RECORDS FOR THE EXERCISE:

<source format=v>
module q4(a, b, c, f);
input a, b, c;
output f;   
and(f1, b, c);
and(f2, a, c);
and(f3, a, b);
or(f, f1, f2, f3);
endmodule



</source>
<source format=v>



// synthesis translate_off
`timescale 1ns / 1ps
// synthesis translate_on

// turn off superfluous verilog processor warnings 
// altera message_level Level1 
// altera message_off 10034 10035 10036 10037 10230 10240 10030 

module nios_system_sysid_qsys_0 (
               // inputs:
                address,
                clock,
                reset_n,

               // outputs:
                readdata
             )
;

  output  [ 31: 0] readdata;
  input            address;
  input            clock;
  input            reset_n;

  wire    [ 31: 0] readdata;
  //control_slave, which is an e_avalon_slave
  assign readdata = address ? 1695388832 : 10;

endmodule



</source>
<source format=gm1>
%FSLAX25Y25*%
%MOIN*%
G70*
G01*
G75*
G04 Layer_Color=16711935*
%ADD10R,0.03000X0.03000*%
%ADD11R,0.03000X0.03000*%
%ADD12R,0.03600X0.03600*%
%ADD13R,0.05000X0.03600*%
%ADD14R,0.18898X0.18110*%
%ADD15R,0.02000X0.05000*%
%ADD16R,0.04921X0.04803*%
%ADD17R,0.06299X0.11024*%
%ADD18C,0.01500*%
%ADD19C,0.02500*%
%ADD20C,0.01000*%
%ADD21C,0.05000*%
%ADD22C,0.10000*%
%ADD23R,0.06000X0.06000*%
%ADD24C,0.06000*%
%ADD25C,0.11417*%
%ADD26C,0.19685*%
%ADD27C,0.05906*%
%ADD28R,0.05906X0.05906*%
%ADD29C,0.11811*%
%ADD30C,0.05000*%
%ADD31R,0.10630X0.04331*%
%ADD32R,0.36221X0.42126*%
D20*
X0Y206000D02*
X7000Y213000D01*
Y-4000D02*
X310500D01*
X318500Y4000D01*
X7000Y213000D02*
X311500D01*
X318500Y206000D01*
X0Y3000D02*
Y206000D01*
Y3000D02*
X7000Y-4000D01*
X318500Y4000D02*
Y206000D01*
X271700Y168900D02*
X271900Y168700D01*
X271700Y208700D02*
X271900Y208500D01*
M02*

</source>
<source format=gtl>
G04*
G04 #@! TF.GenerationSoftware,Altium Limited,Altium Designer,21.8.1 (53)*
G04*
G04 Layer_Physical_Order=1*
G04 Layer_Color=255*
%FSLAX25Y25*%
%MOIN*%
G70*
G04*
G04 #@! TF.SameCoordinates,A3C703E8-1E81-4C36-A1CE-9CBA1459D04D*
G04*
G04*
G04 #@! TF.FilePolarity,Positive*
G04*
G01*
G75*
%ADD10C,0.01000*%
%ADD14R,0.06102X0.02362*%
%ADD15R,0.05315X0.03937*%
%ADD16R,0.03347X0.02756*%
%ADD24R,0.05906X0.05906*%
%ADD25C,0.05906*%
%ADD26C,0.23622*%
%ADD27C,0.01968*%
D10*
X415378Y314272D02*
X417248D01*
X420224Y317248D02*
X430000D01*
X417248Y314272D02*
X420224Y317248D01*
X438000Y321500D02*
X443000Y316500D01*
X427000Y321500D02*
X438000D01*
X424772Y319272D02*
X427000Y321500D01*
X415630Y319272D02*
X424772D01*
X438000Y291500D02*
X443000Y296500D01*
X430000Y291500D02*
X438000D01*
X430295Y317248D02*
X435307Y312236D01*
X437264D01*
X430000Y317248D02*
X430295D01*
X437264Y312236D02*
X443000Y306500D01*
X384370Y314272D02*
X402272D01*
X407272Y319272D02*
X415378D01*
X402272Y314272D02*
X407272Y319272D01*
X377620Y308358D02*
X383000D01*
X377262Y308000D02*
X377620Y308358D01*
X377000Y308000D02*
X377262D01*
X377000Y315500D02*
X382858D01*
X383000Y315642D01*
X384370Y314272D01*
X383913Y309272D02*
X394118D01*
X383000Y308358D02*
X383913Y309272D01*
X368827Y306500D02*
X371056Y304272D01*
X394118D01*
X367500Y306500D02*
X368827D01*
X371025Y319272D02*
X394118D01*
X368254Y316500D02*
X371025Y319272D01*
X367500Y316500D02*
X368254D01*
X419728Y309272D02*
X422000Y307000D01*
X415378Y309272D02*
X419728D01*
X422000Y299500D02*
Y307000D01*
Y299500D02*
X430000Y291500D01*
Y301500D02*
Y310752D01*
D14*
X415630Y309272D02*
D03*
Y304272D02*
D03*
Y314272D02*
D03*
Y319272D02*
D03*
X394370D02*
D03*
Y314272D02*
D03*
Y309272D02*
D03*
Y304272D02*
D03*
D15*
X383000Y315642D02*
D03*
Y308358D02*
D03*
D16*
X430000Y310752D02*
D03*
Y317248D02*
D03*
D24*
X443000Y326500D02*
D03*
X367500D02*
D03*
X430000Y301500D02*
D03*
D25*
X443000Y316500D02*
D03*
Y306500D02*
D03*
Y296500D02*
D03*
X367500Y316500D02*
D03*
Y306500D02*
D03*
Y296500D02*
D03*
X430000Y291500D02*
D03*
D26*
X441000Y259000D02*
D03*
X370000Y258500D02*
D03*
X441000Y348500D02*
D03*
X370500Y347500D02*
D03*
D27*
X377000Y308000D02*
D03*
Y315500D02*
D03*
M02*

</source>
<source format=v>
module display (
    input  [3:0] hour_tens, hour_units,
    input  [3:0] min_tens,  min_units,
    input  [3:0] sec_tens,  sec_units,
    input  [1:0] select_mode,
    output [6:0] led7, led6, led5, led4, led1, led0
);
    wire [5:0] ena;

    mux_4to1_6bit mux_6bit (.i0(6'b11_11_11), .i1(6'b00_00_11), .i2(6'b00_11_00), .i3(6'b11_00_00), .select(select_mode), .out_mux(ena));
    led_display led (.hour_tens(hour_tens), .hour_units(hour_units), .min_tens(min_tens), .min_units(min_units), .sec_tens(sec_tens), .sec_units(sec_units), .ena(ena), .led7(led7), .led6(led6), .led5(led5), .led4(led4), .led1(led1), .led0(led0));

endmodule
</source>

* * *

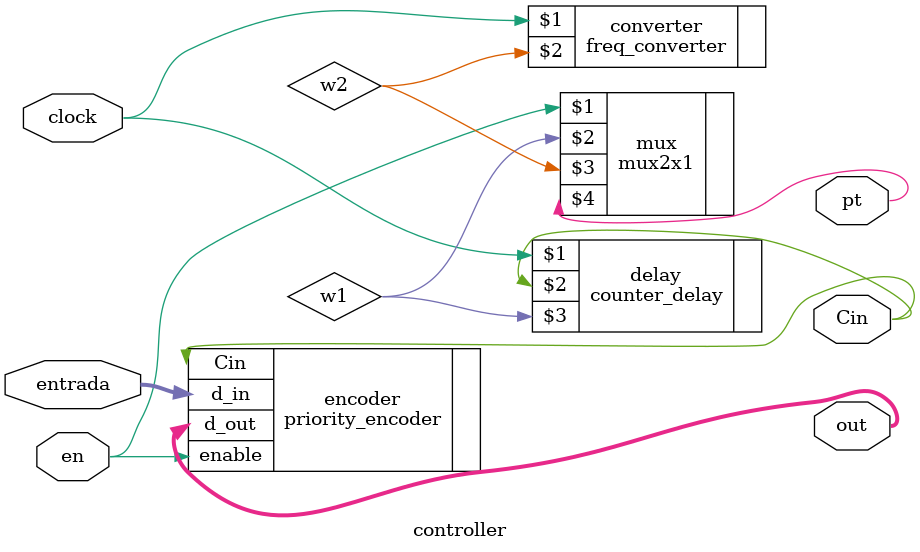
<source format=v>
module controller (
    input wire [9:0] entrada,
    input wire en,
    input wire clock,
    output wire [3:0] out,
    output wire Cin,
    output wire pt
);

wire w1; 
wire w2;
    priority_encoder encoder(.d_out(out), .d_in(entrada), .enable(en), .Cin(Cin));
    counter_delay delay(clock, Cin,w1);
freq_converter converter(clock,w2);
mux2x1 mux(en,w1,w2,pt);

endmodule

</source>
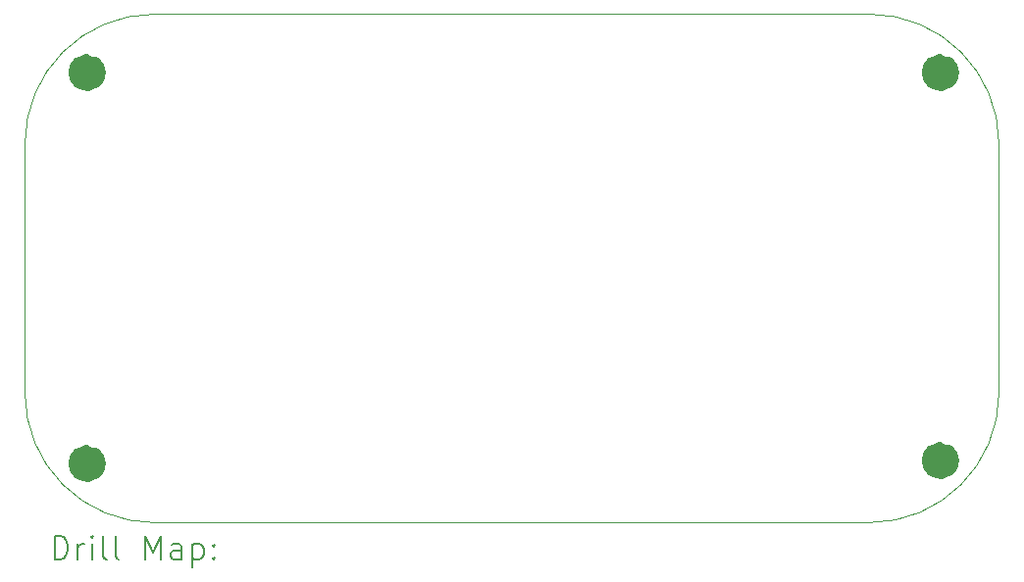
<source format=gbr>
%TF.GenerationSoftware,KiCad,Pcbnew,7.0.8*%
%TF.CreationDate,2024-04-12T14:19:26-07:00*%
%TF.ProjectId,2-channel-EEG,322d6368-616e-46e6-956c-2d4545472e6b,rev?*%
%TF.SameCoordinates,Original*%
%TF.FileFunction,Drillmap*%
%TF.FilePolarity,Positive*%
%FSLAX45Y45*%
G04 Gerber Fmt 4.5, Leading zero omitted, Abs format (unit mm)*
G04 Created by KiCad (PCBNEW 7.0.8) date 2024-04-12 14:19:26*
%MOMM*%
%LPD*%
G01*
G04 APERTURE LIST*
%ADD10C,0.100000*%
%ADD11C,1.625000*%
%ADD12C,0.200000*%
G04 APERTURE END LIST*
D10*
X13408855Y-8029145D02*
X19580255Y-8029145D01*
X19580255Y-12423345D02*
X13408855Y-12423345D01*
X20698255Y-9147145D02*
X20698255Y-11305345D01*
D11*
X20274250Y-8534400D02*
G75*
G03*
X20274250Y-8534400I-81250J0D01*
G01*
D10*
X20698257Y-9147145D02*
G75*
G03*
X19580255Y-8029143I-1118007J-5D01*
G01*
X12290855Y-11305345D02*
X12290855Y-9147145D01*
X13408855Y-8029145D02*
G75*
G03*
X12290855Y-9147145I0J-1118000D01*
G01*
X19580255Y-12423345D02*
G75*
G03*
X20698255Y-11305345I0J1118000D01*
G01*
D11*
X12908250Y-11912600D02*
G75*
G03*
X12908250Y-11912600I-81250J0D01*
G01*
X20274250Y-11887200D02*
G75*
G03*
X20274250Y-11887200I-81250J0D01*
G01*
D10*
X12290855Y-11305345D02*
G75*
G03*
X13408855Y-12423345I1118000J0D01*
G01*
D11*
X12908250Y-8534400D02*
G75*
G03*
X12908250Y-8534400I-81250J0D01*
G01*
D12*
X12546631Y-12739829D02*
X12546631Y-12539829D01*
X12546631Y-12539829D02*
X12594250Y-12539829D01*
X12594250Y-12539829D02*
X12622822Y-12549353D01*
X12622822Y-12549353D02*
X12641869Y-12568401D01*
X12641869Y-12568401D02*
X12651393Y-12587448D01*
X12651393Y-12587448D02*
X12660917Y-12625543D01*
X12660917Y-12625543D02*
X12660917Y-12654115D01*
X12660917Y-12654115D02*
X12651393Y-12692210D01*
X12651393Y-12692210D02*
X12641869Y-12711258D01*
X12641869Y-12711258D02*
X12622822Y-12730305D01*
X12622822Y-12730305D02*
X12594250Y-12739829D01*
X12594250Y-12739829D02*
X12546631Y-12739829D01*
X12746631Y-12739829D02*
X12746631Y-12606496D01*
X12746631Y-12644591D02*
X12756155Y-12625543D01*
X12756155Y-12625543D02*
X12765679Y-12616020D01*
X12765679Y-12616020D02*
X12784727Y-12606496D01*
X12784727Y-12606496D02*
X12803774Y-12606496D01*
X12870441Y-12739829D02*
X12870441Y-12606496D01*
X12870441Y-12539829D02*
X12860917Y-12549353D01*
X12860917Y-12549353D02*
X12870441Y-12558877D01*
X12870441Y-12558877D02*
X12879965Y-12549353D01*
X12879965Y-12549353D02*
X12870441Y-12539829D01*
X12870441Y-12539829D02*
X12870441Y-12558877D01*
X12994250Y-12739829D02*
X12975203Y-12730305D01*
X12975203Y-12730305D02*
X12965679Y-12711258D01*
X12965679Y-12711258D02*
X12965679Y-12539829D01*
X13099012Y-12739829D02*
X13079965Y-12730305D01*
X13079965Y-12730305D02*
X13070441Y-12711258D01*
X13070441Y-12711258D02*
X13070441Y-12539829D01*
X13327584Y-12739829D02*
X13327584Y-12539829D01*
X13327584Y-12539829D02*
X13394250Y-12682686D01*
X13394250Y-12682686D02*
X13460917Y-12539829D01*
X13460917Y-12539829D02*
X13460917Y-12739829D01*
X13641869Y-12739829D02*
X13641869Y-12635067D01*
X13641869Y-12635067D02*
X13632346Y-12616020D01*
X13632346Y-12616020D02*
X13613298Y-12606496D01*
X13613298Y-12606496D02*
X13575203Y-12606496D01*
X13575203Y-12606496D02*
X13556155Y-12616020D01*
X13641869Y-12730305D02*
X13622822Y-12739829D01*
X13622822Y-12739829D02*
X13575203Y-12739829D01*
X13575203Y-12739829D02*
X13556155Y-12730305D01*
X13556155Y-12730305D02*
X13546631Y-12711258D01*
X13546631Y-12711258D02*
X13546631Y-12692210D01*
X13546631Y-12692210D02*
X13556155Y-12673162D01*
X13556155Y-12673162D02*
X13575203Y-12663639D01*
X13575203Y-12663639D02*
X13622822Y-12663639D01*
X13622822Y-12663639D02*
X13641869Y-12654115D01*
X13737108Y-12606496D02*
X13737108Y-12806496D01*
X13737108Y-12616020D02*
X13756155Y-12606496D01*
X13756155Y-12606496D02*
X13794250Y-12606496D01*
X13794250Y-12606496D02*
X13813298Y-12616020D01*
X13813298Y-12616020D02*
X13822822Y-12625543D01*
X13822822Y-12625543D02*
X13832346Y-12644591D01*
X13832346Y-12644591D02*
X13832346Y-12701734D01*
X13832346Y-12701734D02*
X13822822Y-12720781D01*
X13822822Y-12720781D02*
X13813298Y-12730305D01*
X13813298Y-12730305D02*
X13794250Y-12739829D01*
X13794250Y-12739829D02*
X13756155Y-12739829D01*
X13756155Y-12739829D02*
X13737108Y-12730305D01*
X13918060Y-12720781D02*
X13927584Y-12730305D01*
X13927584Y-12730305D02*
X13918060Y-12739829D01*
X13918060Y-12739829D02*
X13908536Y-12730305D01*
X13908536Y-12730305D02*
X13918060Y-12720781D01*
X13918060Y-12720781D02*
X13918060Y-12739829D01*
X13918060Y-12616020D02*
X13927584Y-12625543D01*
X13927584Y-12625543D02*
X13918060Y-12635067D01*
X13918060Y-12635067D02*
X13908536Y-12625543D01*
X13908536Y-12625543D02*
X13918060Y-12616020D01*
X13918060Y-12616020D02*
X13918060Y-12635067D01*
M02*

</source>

==

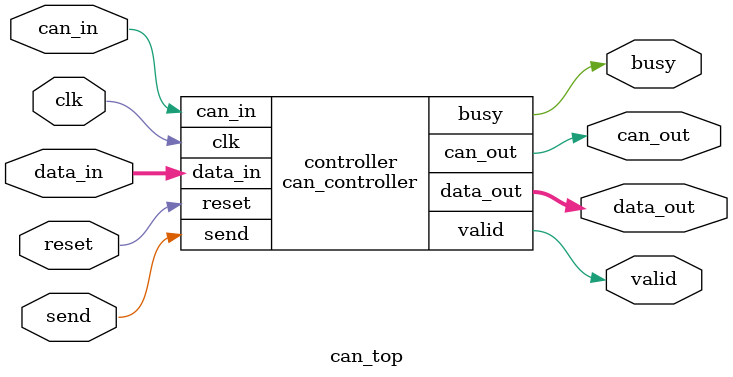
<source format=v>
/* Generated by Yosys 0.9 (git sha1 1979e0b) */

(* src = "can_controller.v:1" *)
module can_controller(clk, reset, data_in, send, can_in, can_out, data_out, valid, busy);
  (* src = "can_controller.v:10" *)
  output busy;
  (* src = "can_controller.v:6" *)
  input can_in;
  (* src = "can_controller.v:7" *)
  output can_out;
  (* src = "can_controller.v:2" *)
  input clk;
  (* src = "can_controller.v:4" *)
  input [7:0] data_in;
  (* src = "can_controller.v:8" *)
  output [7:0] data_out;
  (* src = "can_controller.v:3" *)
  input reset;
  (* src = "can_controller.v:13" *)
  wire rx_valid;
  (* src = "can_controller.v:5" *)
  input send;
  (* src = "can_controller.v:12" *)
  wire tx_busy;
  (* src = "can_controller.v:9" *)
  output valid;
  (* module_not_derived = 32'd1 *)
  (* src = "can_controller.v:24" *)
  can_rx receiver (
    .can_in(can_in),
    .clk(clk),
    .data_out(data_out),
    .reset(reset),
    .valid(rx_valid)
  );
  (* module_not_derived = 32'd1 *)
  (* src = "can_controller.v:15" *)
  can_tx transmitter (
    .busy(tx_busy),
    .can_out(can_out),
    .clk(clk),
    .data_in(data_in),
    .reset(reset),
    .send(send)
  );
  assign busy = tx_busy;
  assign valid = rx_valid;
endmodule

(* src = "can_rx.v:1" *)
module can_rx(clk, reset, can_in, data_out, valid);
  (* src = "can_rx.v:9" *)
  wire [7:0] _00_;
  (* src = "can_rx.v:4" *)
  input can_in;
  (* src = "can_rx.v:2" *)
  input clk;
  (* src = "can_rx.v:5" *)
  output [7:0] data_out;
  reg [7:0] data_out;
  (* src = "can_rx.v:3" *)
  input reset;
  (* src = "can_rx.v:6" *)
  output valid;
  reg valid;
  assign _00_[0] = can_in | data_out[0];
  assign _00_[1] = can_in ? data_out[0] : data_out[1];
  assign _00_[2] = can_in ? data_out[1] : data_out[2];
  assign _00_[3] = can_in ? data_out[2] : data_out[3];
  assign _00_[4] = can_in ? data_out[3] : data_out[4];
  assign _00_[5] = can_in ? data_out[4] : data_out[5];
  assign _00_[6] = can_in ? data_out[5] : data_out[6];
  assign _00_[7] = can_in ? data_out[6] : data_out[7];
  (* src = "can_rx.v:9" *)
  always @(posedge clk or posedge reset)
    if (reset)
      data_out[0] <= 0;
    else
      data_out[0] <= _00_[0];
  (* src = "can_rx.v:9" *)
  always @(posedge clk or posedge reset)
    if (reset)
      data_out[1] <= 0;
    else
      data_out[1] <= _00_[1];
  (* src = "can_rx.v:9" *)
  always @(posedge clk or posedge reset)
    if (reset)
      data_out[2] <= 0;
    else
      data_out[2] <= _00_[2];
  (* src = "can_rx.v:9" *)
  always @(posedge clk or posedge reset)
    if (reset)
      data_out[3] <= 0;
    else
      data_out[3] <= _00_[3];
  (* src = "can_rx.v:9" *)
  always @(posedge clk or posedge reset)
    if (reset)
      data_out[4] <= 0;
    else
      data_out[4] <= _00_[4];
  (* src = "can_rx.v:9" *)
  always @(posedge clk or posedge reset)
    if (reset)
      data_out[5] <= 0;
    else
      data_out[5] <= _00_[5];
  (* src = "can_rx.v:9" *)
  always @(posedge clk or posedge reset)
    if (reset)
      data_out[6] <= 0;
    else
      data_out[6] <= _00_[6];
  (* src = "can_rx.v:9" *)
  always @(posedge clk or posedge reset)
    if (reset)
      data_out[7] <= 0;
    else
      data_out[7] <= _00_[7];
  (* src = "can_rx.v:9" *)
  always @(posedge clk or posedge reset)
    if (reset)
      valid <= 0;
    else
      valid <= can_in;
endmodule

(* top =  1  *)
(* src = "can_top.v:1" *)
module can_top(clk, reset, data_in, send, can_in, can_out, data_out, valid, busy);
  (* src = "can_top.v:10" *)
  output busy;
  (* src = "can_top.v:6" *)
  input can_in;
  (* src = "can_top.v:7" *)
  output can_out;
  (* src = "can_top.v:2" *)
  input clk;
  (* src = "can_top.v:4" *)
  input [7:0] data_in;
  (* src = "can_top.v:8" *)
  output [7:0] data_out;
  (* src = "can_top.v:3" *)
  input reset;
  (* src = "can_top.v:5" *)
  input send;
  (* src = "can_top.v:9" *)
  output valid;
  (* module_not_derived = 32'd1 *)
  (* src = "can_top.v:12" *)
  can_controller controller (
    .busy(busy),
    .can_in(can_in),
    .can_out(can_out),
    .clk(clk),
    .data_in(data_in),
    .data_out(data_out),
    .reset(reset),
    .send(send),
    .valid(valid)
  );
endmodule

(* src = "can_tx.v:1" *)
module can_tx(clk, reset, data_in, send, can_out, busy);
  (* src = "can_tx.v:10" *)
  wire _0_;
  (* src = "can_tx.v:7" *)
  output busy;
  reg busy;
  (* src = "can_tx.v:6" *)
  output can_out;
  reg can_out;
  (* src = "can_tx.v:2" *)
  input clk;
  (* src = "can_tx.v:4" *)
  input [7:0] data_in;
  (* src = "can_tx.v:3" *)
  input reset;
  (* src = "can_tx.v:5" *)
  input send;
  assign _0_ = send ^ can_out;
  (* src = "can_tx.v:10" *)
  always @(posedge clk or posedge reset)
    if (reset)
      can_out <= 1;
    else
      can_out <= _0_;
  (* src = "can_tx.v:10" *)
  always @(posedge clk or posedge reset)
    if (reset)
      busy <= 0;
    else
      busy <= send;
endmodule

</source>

EXERCISE REQUIREMENTS: Working through the listing above, count every line that holds "Positive" and answer with the count alone.

SOLUTION FOR THIS TASK: 2